◆ **Instructions for the task**: Work out how many lines in the entries below include the word "fullAdder". Give nothing but the number.

[Hardware project source files]

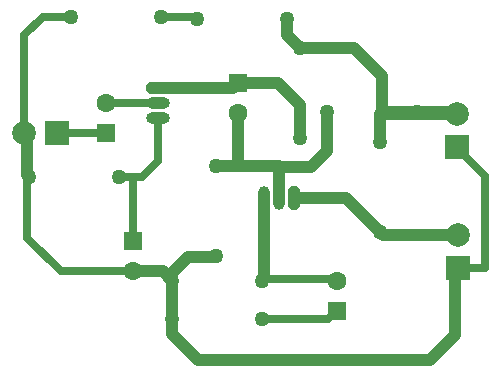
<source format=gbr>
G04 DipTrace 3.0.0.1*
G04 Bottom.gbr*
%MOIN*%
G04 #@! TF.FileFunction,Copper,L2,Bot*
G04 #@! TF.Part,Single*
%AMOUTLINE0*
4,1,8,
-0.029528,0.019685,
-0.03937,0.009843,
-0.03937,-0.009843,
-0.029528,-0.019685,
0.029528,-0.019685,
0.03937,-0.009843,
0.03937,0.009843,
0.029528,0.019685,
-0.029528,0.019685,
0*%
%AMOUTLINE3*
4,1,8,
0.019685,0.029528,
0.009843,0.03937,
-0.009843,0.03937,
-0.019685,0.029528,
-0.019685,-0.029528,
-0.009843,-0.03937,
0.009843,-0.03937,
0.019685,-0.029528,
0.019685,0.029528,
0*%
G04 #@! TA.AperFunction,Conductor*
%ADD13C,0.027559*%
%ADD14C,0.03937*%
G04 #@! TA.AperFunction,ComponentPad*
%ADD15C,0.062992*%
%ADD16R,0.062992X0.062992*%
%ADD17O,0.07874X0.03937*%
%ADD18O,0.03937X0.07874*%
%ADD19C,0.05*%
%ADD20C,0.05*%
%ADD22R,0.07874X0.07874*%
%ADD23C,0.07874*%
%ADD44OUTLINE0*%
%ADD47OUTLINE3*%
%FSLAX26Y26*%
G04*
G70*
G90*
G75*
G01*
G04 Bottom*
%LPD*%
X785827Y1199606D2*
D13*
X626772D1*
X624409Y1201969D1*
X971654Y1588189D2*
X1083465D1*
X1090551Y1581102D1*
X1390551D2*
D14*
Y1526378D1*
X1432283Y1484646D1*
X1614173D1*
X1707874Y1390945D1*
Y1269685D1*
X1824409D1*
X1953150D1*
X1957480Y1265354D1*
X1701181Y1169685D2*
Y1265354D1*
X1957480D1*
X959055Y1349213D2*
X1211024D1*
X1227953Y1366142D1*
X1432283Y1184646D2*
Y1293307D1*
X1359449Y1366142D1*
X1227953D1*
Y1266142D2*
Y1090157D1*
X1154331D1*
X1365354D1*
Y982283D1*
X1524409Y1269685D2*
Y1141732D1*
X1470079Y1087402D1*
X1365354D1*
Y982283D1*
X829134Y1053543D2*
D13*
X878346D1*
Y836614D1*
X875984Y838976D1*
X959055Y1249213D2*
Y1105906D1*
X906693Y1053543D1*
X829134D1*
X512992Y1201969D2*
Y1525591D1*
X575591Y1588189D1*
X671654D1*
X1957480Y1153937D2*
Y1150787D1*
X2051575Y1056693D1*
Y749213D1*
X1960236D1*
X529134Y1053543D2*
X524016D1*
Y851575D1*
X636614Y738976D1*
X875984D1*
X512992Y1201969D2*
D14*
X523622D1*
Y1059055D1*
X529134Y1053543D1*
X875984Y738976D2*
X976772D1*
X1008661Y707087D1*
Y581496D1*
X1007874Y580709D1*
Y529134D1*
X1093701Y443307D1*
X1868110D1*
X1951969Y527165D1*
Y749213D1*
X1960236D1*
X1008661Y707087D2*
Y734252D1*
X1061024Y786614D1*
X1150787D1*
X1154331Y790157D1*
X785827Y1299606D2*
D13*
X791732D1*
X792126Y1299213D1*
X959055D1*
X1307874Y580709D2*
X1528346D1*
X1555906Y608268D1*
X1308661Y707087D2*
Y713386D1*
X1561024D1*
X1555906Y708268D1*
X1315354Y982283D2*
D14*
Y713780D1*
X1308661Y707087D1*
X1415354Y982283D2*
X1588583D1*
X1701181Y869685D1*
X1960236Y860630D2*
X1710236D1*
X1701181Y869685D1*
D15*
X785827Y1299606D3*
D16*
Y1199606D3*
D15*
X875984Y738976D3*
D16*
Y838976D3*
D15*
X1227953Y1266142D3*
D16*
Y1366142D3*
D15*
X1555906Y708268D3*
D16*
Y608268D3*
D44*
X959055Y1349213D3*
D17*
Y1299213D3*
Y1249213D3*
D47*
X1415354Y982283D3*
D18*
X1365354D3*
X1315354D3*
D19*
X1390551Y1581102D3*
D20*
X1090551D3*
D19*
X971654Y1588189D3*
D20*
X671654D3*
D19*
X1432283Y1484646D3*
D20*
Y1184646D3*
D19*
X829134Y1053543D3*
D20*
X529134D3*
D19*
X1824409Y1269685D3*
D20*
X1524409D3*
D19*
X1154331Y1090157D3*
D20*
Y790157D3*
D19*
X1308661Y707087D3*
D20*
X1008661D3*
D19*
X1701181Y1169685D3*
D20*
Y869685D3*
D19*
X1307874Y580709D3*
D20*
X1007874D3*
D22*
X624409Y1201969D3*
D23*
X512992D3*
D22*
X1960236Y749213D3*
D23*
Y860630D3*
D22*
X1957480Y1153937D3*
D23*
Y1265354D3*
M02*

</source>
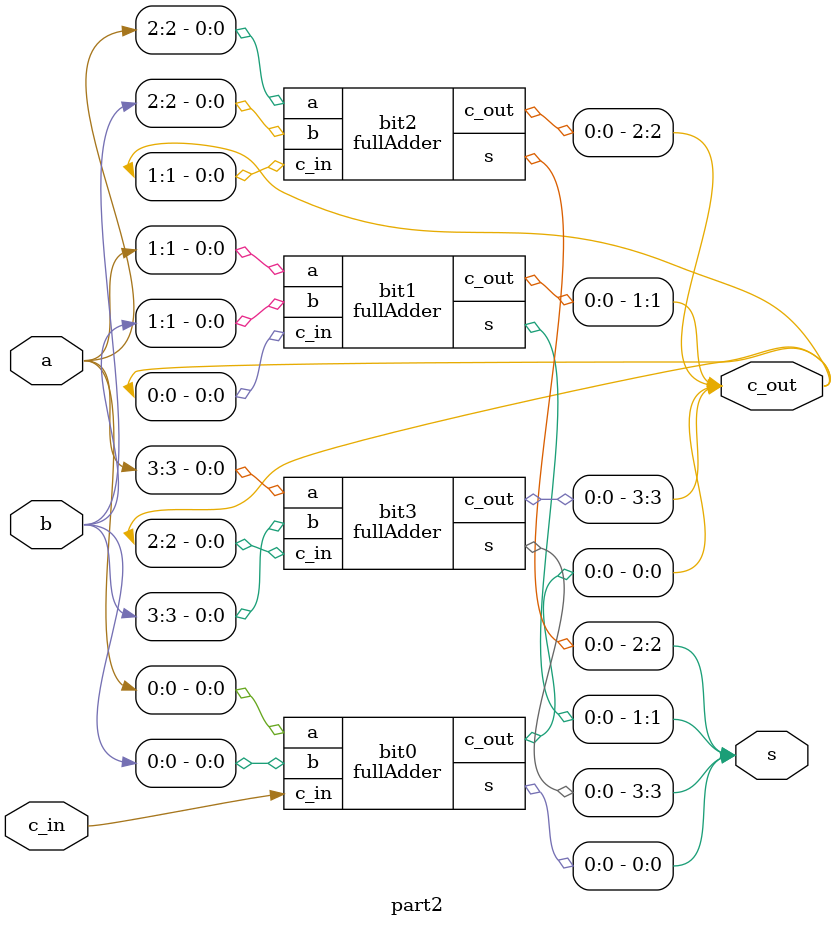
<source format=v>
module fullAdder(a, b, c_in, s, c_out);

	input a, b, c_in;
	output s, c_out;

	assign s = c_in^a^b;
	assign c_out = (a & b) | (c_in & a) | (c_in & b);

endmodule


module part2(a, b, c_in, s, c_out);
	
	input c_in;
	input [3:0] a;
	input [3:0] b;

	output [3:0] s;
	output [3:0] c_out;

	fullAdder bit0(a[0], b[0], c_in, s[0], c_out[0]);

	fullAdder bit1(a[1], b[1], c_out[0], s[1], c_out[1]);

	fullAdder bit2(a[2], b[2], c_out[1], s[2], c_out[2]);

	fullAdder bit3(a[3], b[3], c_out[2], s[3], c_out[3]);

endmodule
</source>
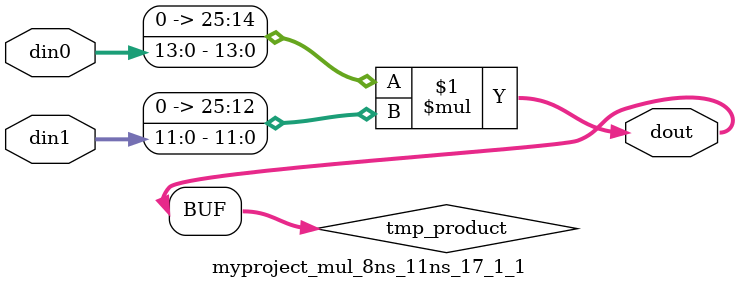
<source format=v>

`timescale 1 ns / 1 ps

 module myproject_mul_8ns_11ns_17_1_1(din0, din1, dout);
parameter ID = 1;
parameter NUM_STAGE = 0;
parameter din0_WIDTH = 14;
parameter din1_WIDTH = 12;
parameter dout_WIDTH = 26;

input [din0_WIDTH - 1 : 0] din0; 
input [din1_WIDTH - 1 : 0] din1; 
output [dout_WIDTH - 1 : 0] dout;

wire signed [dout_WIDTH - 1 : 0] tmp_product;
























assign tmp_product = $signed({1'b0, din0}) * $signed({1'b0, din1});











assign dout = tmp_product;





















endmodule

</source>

◆ **Response to this task**: 5